AI-generated marketing content fails in predictable ways. The failures are lexical (specific words the model overuses), structural (patterns the model falls into), and voice-level (the content reads generic even when the facts are right). Fixing all three is the difference between AI-assisted marketing that works and AI-assisted marketing that quietly burns your reputation.
The three failure modes
- Lexical: specific words and punctuation that scream AI.
- Structural: sentence and paragraph patterns the model prefers but humans rarely use.
- Voice-level: content that feels "from nowhere." No specific experience, no concrete number, no point of view.
Lexical tells
The words and punctuation most indicative of AI writing:
- Em dashes at unusual frequency. The single strongest tell. Ban them.

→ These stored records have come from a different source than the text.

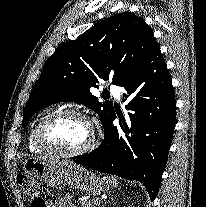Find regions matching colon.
I'll list each match as a JSON object with an SVG mask.
<instances>
[{"instance_id": "1", "label": "colon", "mask_w": 206, "mask_h": 207, "mask_svg": "<svg viewBox=\"0 0 206 207\" xmlns=\"http://www.w3.org/2000/svg\"><path fill=\"white\" fill-rule=\"evenodd\" d=\"M17 180L24 195L31 200V207H46L44 199L37 195V185L31 176L19 173Z\"/></svg>"}]
</instances>
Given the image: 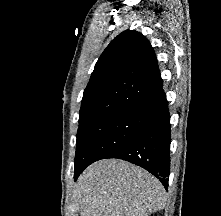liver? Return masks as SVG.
Returning <instances> with one entry per match:
<instances>
[{
	"mask_svg": "<svg viewBox=\"0 0 221 216\" xmlns=\"http://www.w3.org/2000/svg\"><path fill=\"white\" fill-rule=\"evenodd\" d=\"M75 194L80 216H148L167 201L156 177L118 159L90 165L79 177Z\"/></svg>",
	"mask_w": 221,
	"mask_h": 216,
	"instance_id": "liver-1",
	"label": "liver"
}]
</instances>
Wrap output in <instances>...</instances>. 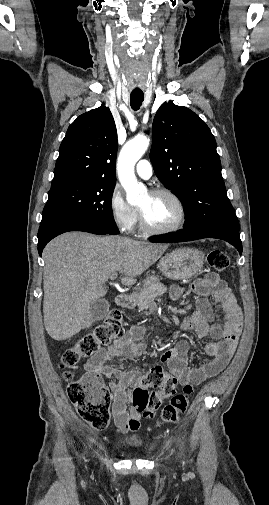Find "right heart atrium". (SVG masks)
<instances>
[{
  "label": "right heart atrium",
  "mask_w": 269,
  "mask_h": 505,
  "mask_svg": "<svg viewBox=\"0 0 269 505\" xmlns=\"http://www.w3.org/2000/svg\"><path fill=\"white\" fill-rule=\"evenodd\" d=\"M109 211L116 226L123 232H131L137 221V210L129 205L123 193L115 187L109 198Z\"/></svg>",
  "instance_id": "right-heart-atrium-1"
}]
</instances>
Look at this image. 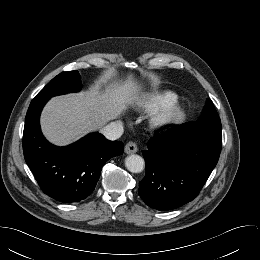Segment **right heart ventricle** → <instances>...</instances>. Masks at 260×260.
<instances>
[{
  "label": "right heart ventricle",
  "instance_id": "obj_1",
  "mask_svg": "<svg viewBox=\"0 0 260 260\" xmlns=\"http://www.w3.org/2000/svg\"><path fill=\"white\" fill-rule=\"evenodd\" d=\"M175 100L177 95L171 91L156 92L143 97L138 106L144 111L151 112Z\"/></svg>",
  "mask_w": 260,
  "mask_h": 260
}]
</instances>
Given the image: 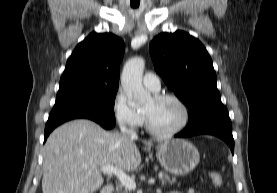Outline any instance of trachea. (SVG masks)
I'll return each mask as SVG.
<instances>
[{
    "instance_id": "3493384b",
    "label": "trachea",
    "mask_w": 277,
    "mask_h": 193,
    "mask_svg": "<svg viewBox=\"0 0 277 193\" xmlns=\"http://www.w3.org/2000/svg\"><path fill=\"white\" fill-rule=\"evenodd\" d=\"M133 8H136L137 6L136 5H132Z\"/></svg>"
}]
</instances>
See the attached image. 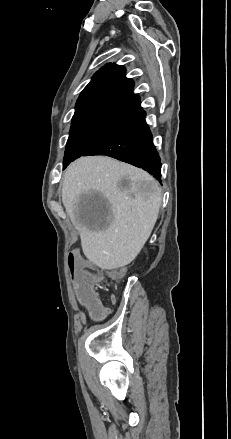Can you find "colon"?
Listing matches in <instances>:
<instances>
[{
    "label": "colon",
    "instance_id": "1",
    "mask_svg": "<svg viewBox=\"0 0 231 439\" xmlns=\"http://www.w3.org/2000/svg\"><path fill=\"white\" fill-rule=\"evenodd\" d=\"M70 257L68 264L74 277L73 287L76 288L79 303L86 310V315H90L93 320H106L108 318L107 308L103 305V299L98 297L95 286L97 278L93 274L90 266V259L81 255V248H72L69 251ZM123 271L117 270L110 274L112 278L122 276Z\"/></svg>",
    "mask_w": 231,
    "mask_h": 439
}]
</instances>
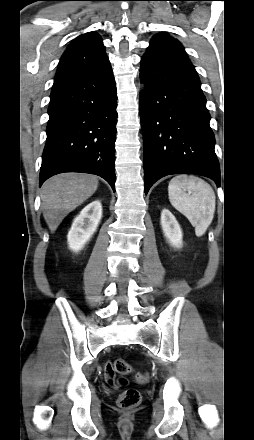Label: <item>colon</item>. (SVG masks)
<instances>
[{
	"mask_svg": "<svg viewBox=\"0 0 254 440\" xmlns=\"http://www.w3.org/2000/svg\"><path fill=\"white\" fill-rule=\"evenodd\" d=\"M112 370L114 373L118 374L120 378L117 384L119 386H124L126 384L125 376L128 375L132 368L128 361L122 358H118L113 362ZM137 380L139 382H145L147 378L145 376H138ZM141 402L140 392L136 389L125 390L118 399V405L124 410H129L137 407Z\"/></svg>",
	"mask_w": 254,
	"mask_h": 440,
	"instance_id": "obj_1",
	"label": "colon"
}]
</instances>
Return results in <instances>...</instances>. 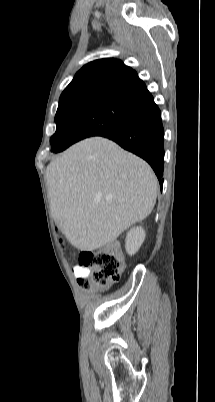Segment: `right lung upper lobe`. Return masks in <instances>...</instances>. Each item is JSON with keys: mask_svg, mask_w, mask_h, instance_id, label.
Listing matches in <instances>:
<instances>
[{"mask_svg": "<svg viewBox=\"0 0 215 402\" xmlns=\"http://www.w3.org/2000/svg\"><path fill=\"white\" fill-rule=\"evenodd\" d=\"M91 93L111 94L143 105L153 99L137 73L113 58L95 60L83 66L60 98Z\"/></svg>", "mask_w": 215, "mask_h": 402, "instance_id": "cb5924a9", "label": "right lung upper lobe"}]
</instances>
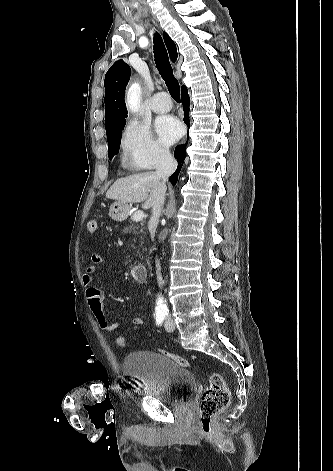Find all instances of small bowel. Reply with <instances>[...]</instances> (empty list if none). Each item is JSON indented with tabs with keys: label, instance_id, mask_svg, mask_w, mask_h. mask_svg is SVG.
Masks as SVG:
<instances>
[{
	"label": "small bowel",
	"instance_id": "c3829d8e",
	"mask_svg": "<svg viewBox=\"0 0 333 471\" xmlns=\"http://www.w3.org/2000/svg\"><path fill=\"white\" fill-rule=\"evenodd\" d=\"M102 262L103 258L99 254H91L89 263L85 267L82 275V282L85 288L88 307L98 326L102 331L112 333L119 327V323H111L108 321L103 308V292L93 284L96 267ZM132 323L136 326L142 325L143 319L136 316L132 319Z\"/></svg>",
	"mask_w": 333,
	"mask_h": 471
}]
</instances>
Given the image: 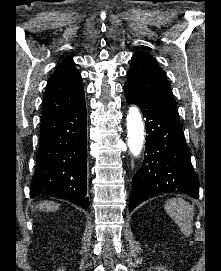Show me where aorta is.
<instances>
[{"instance_id":"obj_1","label":"aorta","mask_w":221,"mask_h":271,"mask_svg":"<svg viewBox=\"0 0 221 271\" xmlns=\"http://www.w3.org/2000/svg\"><path fill=\"white\" fill-rule=\"evenodd\" d=\"M128 147L133 156L140 155L144 143V123L139 108L132 105L126 118Z\"/></svg>"}]
</instances>
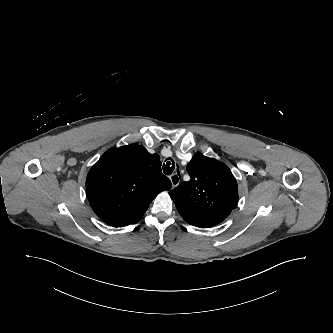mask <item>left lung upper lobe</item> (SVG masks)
Listing matches in <instances>:
<instances>
[{"label":"left lung upper lobe","mask_w":333,"mask_h":333,"mask_svg":"<svg viewBox=\"0 0 333 333\" xmlns=\"http://www.w3.org/2000/svg\"><path fill=\"white\" fill-rule=\"evenodd\" d=\"M190 181L169 192L175 205L234 209L238 201L235 177L227 165L197 153L187 165Z\"/></svg>","instance_id":"left-lung-upper-lobe-1"}]
</instances>
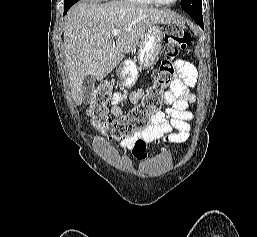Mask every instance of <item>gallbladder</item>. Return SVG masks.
I'll use <instances>...</instances> for the list:
<instances>
[{
    "mask_svg": "<svg viewBox=\"0 0 257 237\" xmlns=\"http://www.w3.org/2000/svg\"><path fill=\"white\" fill-rule=\"evenodd\" d=\"M95 80H96L95 77L92 75L86 76L83 80L82 92H83V99L85 101H89L92 96Z\"/></svg>",
    "mask_w": 257,
    "mask_h": 237,
    "instance_id": "gallbladder-1",
    "label": "gallbladder"
}]
</instances>
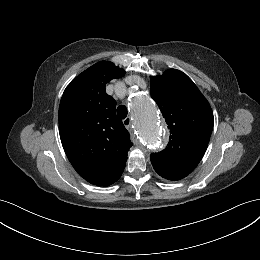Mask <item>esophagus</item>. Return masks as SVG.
<instances>
[{"instance_id": "1", "label": "esophagus", "mask_w": 260, "mask_h": 260, "mask_svg": "<svg viewBox=\"0 0 260 260\" xmlns=\"http://www.w3.org/2000/svg\"><path fill=\"white\" fill-rule=\"evenodd\" d=\"M123 124L127 129L131 128V118L127 117L126 119H124Z\"/></svg>"}]
</instances>
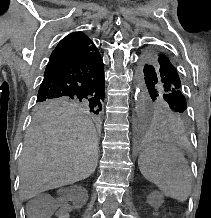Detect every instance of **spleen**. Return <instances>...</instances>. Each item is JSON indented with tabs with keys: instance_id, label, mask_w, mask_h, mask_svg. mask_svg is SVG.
<instances>
[{
	"instance_id": "1",
	"label": "spleen",
	"mask_w": 211,
	"mask_h": 218,
	"mask_svg": "<svg viewBox=\"0 0 211 218\" xmlns=\"http://www.w3.org/2000/svg\"><path fill=\"white\" fill-rule=\"evenodd\" d=\"M139 170L153 182L164 196L186 202L192 190V174L187 160L180 152L147 148L139 156Z\"/></svg>"
}]
</instances>
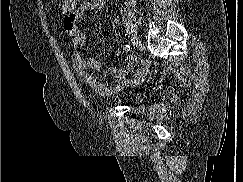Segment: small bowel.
Listing matches in <instances>:
<instances>
[{
	"label": "small bowel",
	"instance_id": "1",
	"mask_svg": "<svg viewBox=\"0 0 243 182\" xmlns=\"http://www.w3.org/2000/svg\"><path fill=\"white\" fill-rule=\"evenodd\" d=\"M106 7V0H85L73 13L64 18L63 29L68 35L72 45V63L75 73L80 81L85 83L97 95L108 97L122 90L129 84L139 83L145 73V67L138 65V59L131 57L126 65L121 68L112 67L110 74L113 77V84L101 83L88 70L99 71L101 64L97 59L84 58L82 49L85 45V34L79 26L92 11L102 10ZM131 73H133L132 76Z\"/></svg>",
	"mask_w": 243,
	"mask_h": 182
}]
</instances>
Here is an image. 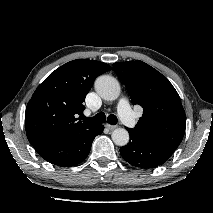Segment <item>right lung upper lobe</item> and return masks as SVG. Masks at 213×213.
Returning a JSON list of instances; mask_svg holds the SVG:
<instances>
[{"mask_svg":"<svg viewBox=\"0 0 213 213\" xmlns=\"http://www.w3.org/2000/svg\"><path fill=\"white\" fill-rule=\"evenodd\" d=\"M112 68L96 60L77 59L52 72L35 90L25 113L26 135L32 145L71 141L96 123L78 121L94 80Z\"/></svg>","mask_w":213,"mask_h":213,"instance_id":"cb5924a9","label":"right lung upper lobe"}]
</instances>
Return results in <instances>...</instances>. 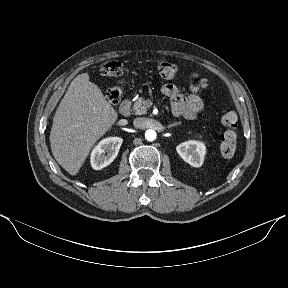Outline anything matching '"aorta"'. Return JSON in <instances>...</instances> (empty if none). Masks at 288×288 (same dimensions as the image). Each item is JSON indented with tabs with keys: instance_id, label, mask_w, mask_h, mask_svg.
Returning <instances> with one entry per match:
<instances>
[{
	"instance_id": "aorta-1",
	"label": "aorta",
	"mask_w": 288,
	"mask_h": 288,
	"mask_svg": "<svg viewBox=\"0 0 288 288\" xmlns=\"http://www.w3.org/2000/svg\"><path fill=\"white\" fill-rule=\"evenodd\" d=\"M145 138L148 141H154L156 139V132L152 129H149L145 132Z\"/></svg>"
}]
</instances>
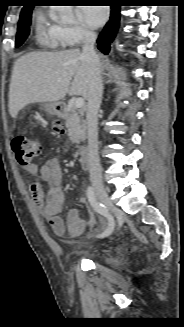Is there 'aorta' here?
<instances>
[{"mask_svg":"<svg viewBox=\"0 0 184 327\" xmlns=\"http://www.w3.org/2000/svg\"><path fill=\"white\" fill-rule=\"evenodd\" d=\"M65 17H66L67 19H72V17H73V16H72V14H71V13H69V14H68V15H66Z\"/></svg>","mask_w":184,"mask_h":327,"instance_id":"1","label":"aorta"}]
</instances>
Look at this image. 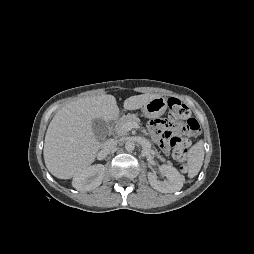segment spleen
<instances>
[{
  "label": "spleen",
  "instance_id": "1",
  "mask_svg": "<svg viewBox=\"0 0 254 254\" xmlns=\"http://www.w3.org/2000/svg\"><path fill=\"white\" fill-rule=\"evenodd\" d=\"M204 142L203 140H199L196 144H194L188 151L187 154V170L188 177H195L203 164L204 160Z\"/></svg>",
  "mask_w": 254,
  "mask_h": 254
}]
</instances>
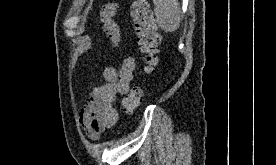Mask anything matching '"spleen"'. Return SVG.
Returning <instances> with one entry per match:
<instances>
[{
  "instance_id": "1",
  "label": "spleen",
  "mask_w": 276,
  "mask_h": 165,
  "mask_svg": "<svg viewBox=\"0 0 276 165\" xmlns=\"http://www.w3.org/2000/svg\"><path fill=\"white\" fill-rule=\"evenodd\" d=\"M153 3L159 27L165 32L176 31L181 20V8L178 0H153Z\"/></svg>"
}]
</instances>
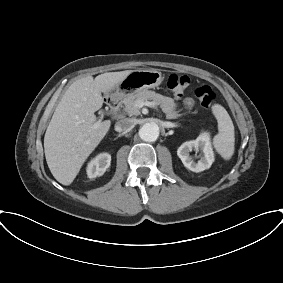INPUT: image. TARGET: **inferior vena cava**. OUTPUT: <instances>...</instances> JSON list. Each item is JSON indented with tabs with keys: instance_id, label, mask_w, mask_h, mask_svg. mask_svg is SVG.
Instances as JSON below:
<instances>
[{
	"instance_id": "602c4592",
	"label": "inferior vena cava",
	"mask_w": 283,
	"mask_h": 283,
	"mask_svg": "<svg viewBox=\"0 0 283 283\" xmlns=\"http://www.w3.org/2000/svg\"><path fill=\"white\" fill-rule=\"evenodd\" d=\"M134 122L131 119L123 118L116 122L115 129L117 131H129L133 128Z\"/></svg>"
}]
</instances>
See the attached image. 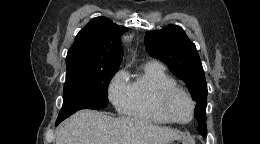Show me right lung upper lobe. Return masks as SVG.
Here are the masks:
<instances>
[{"instance_id":"cb5924a9","label":"right lung upper lobe","mask_w":260,"mask_h":144,"mask_svg":"<svg viewBox=\"0 0 260 144\" xmlns=\"http://www.w3.org/2000/svg\"><path fill=\"white\" fill-rule=\"evenodd\" d=\"M127 30L106 17L93 18L67 53V74L118 69L123 58L120 35Z\"/></svg>"}]
</instances>
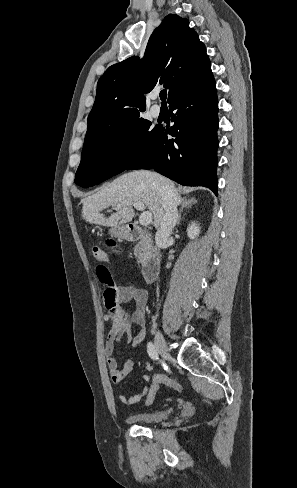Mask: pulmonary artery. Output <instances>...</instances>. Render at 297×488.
Returning <instances> with one entry per match:
<instances>
[{"instance_id":"obj_1","label":"pulmonary artery","mask_w":297,"mask_h":488,"mask_svg":"<svg viewBox=\"0 0 297 488\" xmlns=\"http://www.w3.org/2000/svg\"><path fill=\"white\" fill-rule=\"evenodd\" d=\"M151 114L153 117H158L160 115V107L155 105L151 108Z\"/></svg>"}]
</instances>
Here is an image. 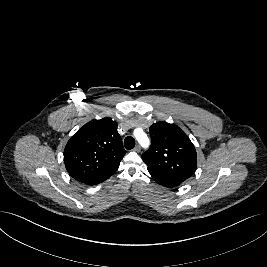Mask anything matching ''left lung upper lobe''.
Listing matches in <instances>:
<instances>
[{
  "label": "left lung upper lobe",
  "instance_id": "left-lung-upper-lobe-1",
  "mask_svg": "<svg viewBox=\"0 0 267 267\" xmlns=\"http://www.w3.org/2000/svg\"><path fill=\"white\" fill-rule=\"evenodd\" d=\"M151 147L142 155L148 171L185 181L197 166L196 150L188 136L175 124L157 122L149 128Z\"/></svg>",
  "mask_w": 267,
  "mask_h": 267
}]
</instances>
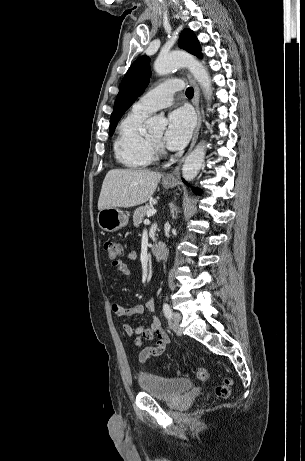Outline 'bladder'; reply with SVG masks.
Returning a JSON list of instances; mask_svg holds the SVG:
<instances>
[{
    "label": "bladder",
    "mask_w": 305,
    "mask_h": 461,
    "mask_svg": "<svg viewBox=\"0 0 305 461\" xmlns=\"http://www.w3.org/2000/svg\"><path fill=\"white\" fill-rule=\"evenodd\" d=\"M137 381L142 392L168 401L177 400L192 388L189 379L170 378L157 374H141Z\"/></svg>",
    "instance_id": "obj_1"
}]
</instances>
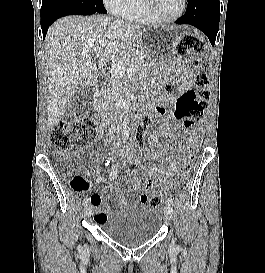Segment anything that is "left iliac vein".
Returning <instances> with one entry per match:
<instances>
[{
	"label": "left iliac vein",
	"instance_id": "left-iliac-vein-1",
	"mask_svg": "<svg viewBox=\"0 0 265 273\" xmlns=\"http://www.w3.org/2000/svg\"><path fill=\"white\" fill-rule=\"evenodd\" d=\"M164 214L166 216L167 219H172L173 217V208L170 205H166L164 208Z\"/></svg>",
	"mask_w": 265,
	"mask_h": 273
}]
</instances>
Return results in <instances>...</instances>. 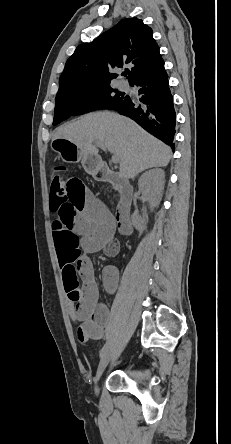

- "Leverage" used as a verb. Replace with "use."
- "Robust." Replace with "solid" or "reliable."
- "Seamless." Replace with "smooth" or remove.
- "Navigate" (metaphorical). Replace with "handle."
- "In today's fast-paced landscape." Delete entirely.
- "Whether you're X or Y." Delete or rewrite.
- "Delve," "unveil," "embark." Delete.
A word-level scrubber that replaces these before publishing is the first line of defense. It is not sufficient, but it catches the most obvious cases.
Structural tells
Structure is harder to fix because it requires rewriting, not replacing. The patterns to watch for:
- The tri-colon: "not A, not B, but C." Models overuse this.
- The hedged superlative: "arguably one of the most..." Pick a lane.
- The false dichotomy intro: "In a world where X, founders face a choice." This is filler.
- The paragraph-ending summary: every paragraph ending with a restatement of the paragraph topic. Humans do not do this.
The scrubber + critique pattern
The pattern that works in production has two stages:
- Generate with voice examples. The first prompt includes 3-5 real posts in the founder's voice. The model pattern-matches to those.
- Scrub lexical tells. Deterministic replacements for the words above. Cheap, fast, always run.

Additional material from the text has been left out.